Your answer is likely no.
Most ads depicting babies only feature the mother – with the father nowhere to be found. The unfortunate reality is pregnancy and childbirth are still framed as a women’s concern or “issue.”
But men have just as much a role to play as women, and shouldn’t be exempt from these conversations – especially when it comes to maternal and newborn health. Mothers and children don’t exist in a vacuum. They live in communities with their families and partners, who all have a vital part to play in ensuring their health and well-being.
Today is World Prematurity Day, which aims to raise awareness of preterm birth and issues facing preterm babies and their families. Preterm birth complications are now the leading cause of death in children under age five. The good news is there are things we can do to help prevent pre-term births from occurring and, contrary to what we see on TV and in popular culture, men have a vital role to play in maternal and newborn health.
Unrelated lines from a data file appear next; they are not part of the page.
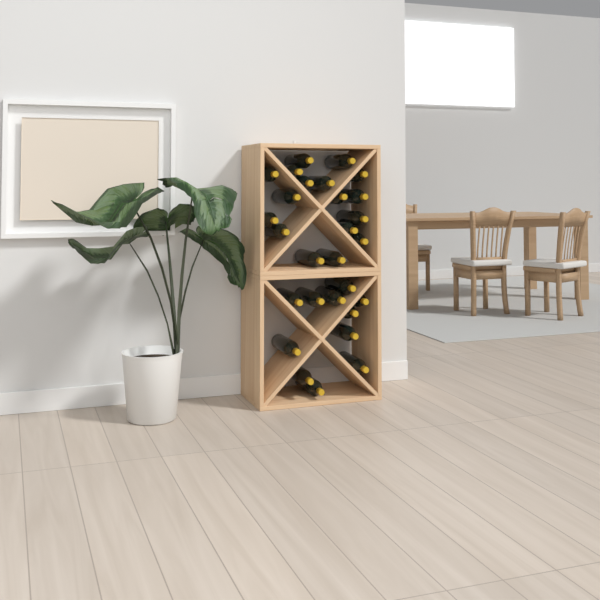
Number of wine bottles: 28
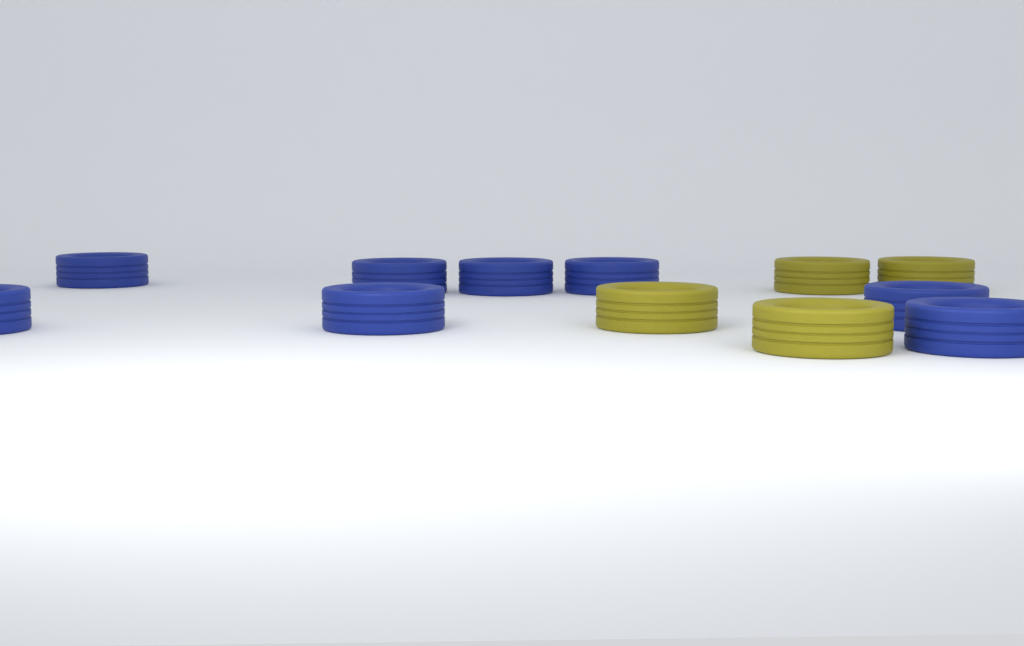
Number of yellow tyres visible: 4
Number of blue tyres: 8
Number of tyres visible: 12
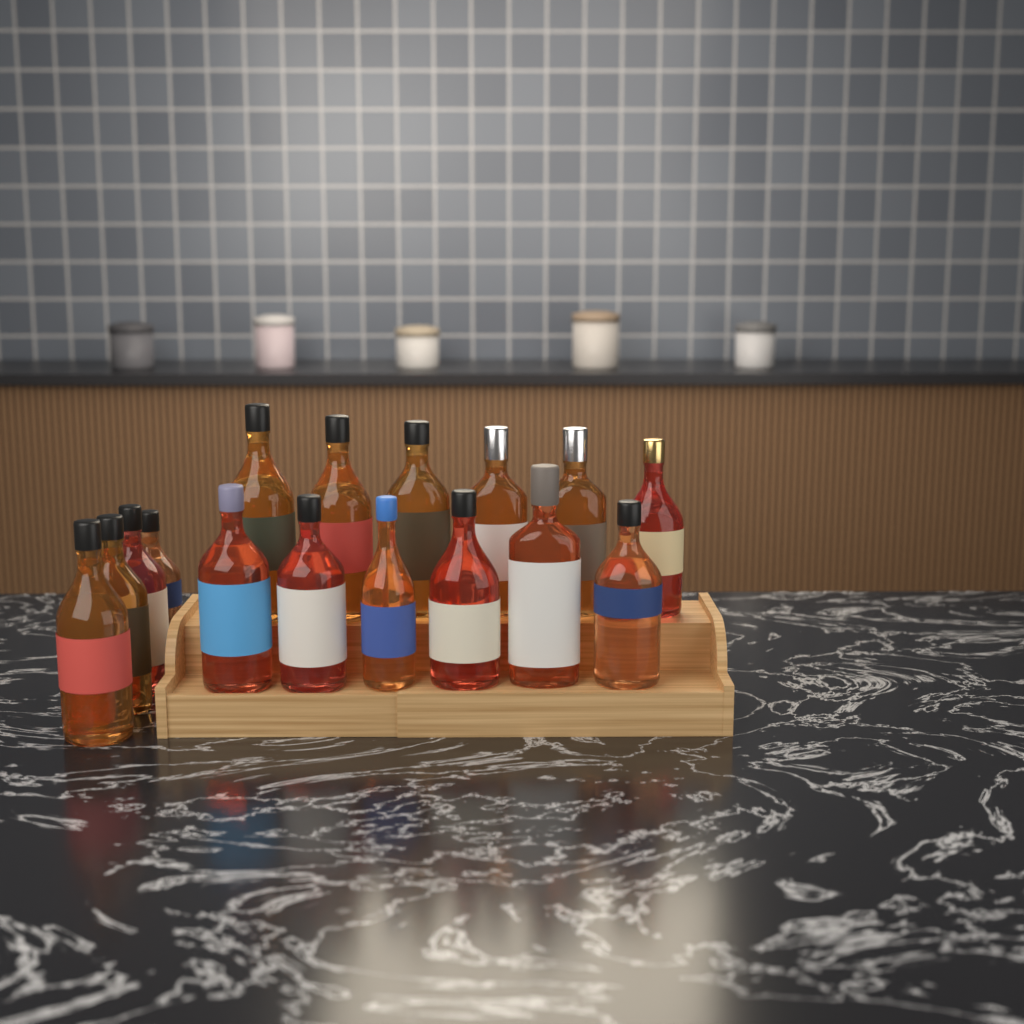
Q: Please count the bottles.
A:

Born On Time, an innovative public-private project, is aiming to help mothers achieve healthy, full-term pregnancies in Bangladesh, Ethiopia and Mali.
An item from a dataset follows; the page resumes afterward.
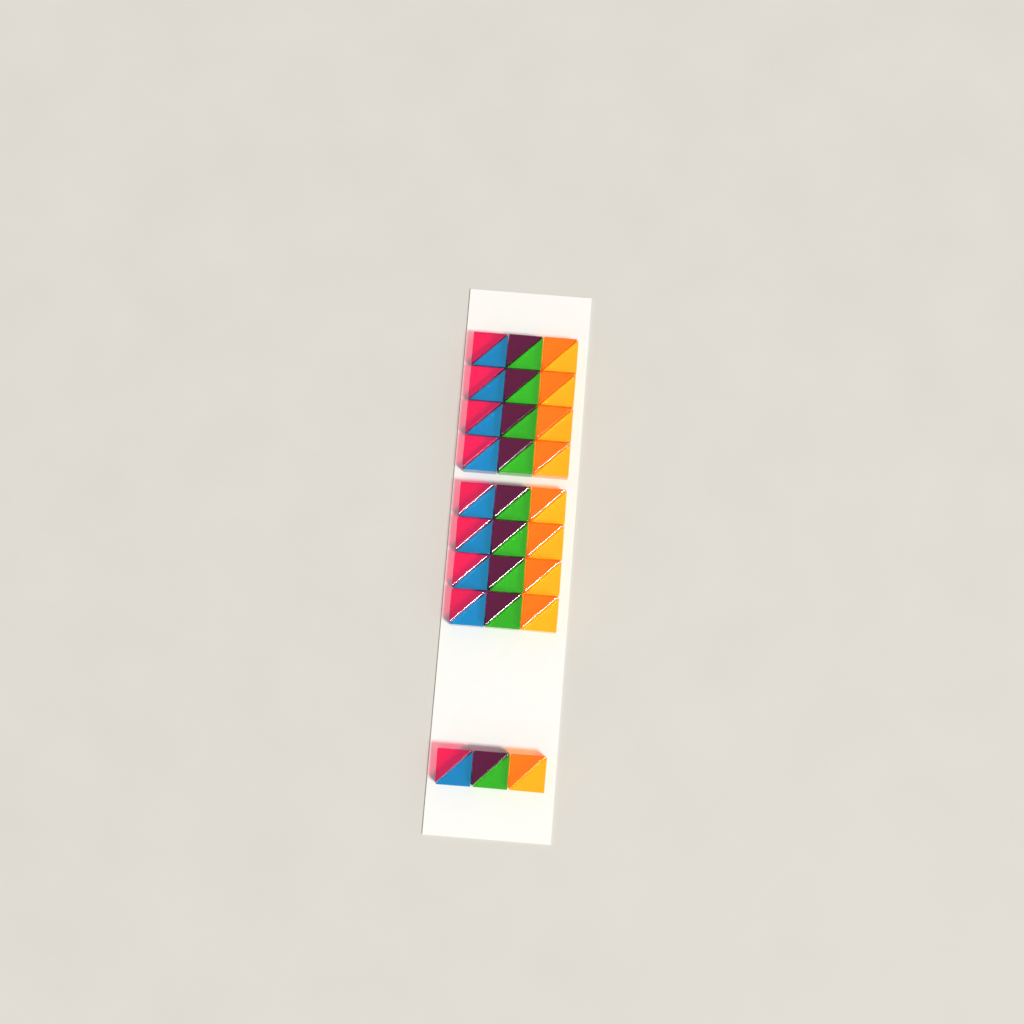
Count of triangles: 54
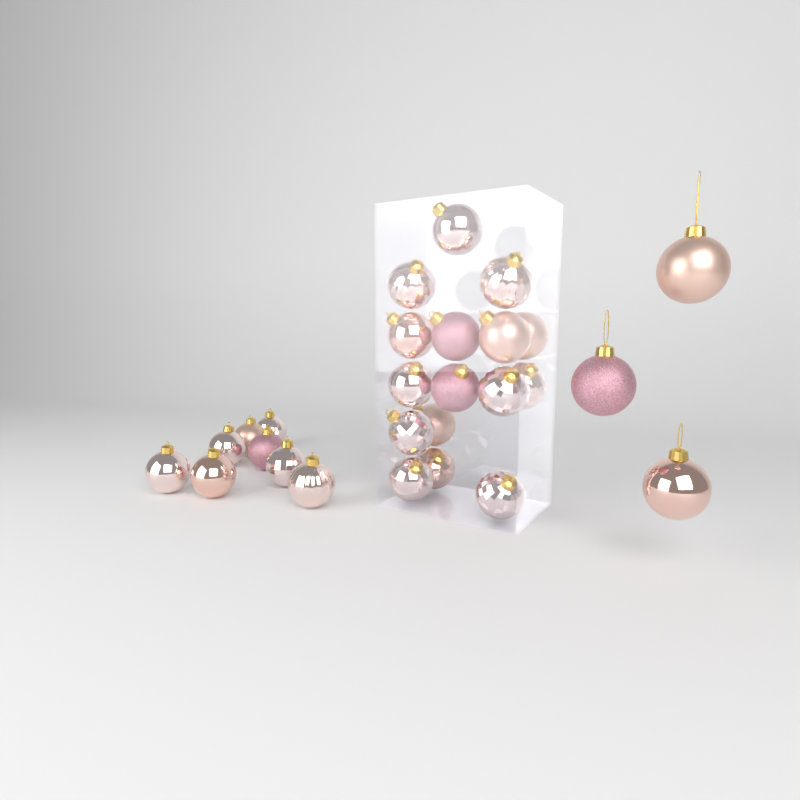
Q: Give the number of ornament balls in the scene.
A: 27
Bringing together expertise and resources from World Vision, Plan International Canada, Save the Children, The Government of Canada, and Johnson & Johnson, Born On Time is the first partnership of its kind to focus on preventing preterm births, rather than treating prematurely born babies.
Working on this project on behalf of Plan International Canada, I have witnessed how important it is to engage men and boys in the prevention of preterm births. In Bangladesh, where Plan International Canada is implementing Born On Time, men often hold the decision making power when it comes to family planning methods. They also control the division of household labour, how money is spent, and other issues that directly impact the health of mothers, and their ability to have healthy, full-term pregnancies.
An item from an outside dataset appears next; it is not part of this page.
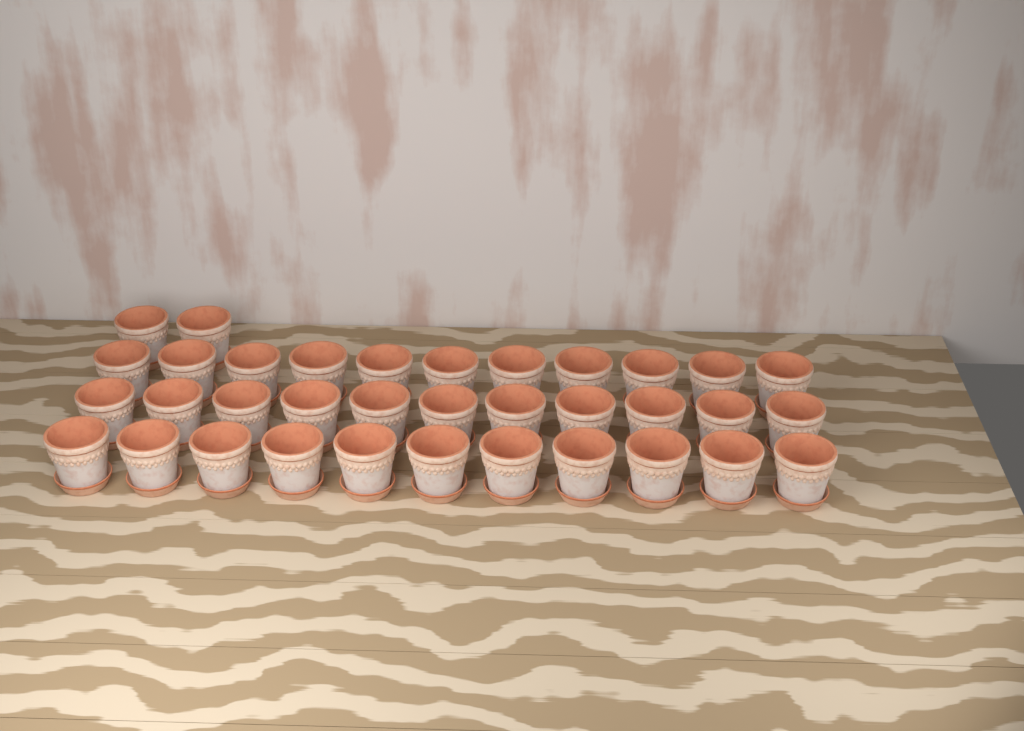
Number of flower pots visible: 35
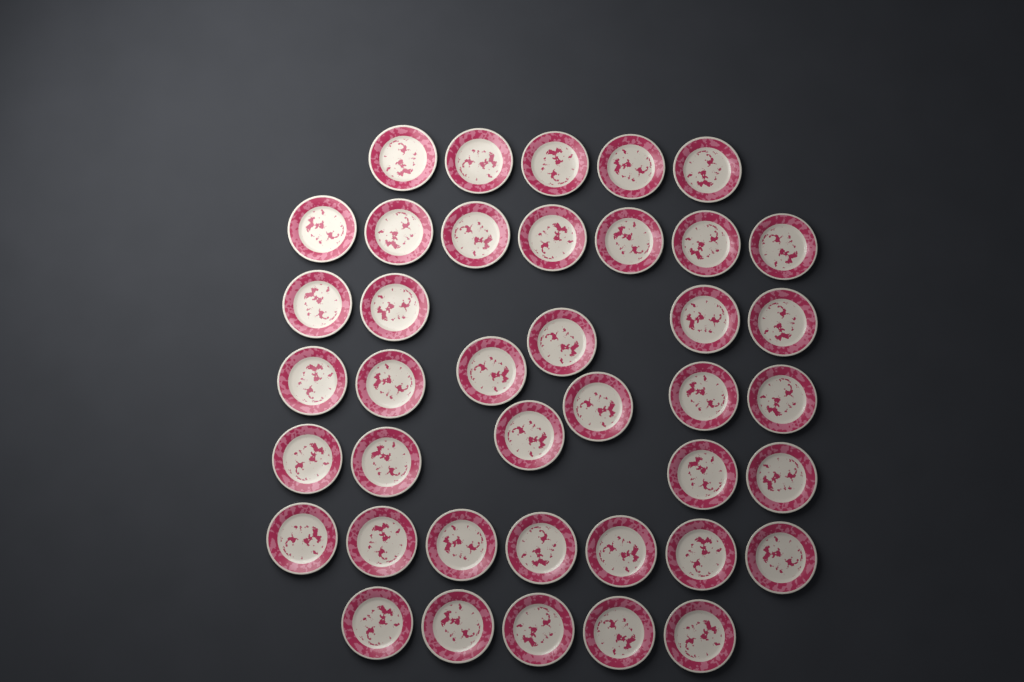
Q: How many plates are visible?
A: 40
Meet Golapy and her husband Manik
Golapy, an adolescent girl from a remote area of Bangladesh, was 19 when she discovered she was pregnant with her first child. She did not know how to properly care for herself or her unborn child and was worried for her health and that of her baby’s. Golapy was right to worry, as complications during pregnancy and childbirth are the second cause of death among 15 – 19 year-old girls globally.
Four months into her pregnancy, Golapy still hadn’t received permission from her husband to visit the local health care centre. He thought the visit would be too costly and was concerned he couldn’t afford it. Finally, after speaking with several fathers who had visited the centre, he agreed that he and Golapy would go together.
This visit was not only a medical check-up but also provided a window for engagement and education for both Golapy and her husband. He was able to learn more about his role in ensuring his wife and unborn baby remained healthy. One of the primary reasons babies are born too soon stems from unhealthy lifestyle factors, such as strenuous physical activity (workloads) or domestic violence. This is why Plan International Canada partners with local health care workers and communities to help teach men and boys about these risk factors while also working to challenge rigid gender norms.
Unhealthy lifestyles put mothers and their children at risk
Another risk factor for preterm birth is exposure to smoke, which in Bangladesh is extremely common for women. This is because in Bangladesh, women are often expected to perform all household duties throughout their pregnancy, including cooking. Most often a simple stove that burns wood or coal is what is used for cooking, and as a result women are regularly exposed to harmful smoke. If women do not have the economic independence to buy a better stove and their husbands do not recognize the risk, they and their baby will suffer. With information and shared economic decision making, women and men can decide together to lower their risk of preterm birth.
Plan International Canada works to address these unequal power relations, not just by providing opportunities for women to become empowered, but by encouraging men to discuss traditional gender roles and explore how those roles impact their lives and the lives of their families. To do this we organize Father’s Clubs, a forum where groups of fathers meet together to talk through these issues in a safe and open space.
It does indeed take village to raise a child – and that village most certainly includes men! Plan International Canada looks forward to the days when videos and articles about pre-term birth will show not only a mother and her baby, but also an active and engaged father.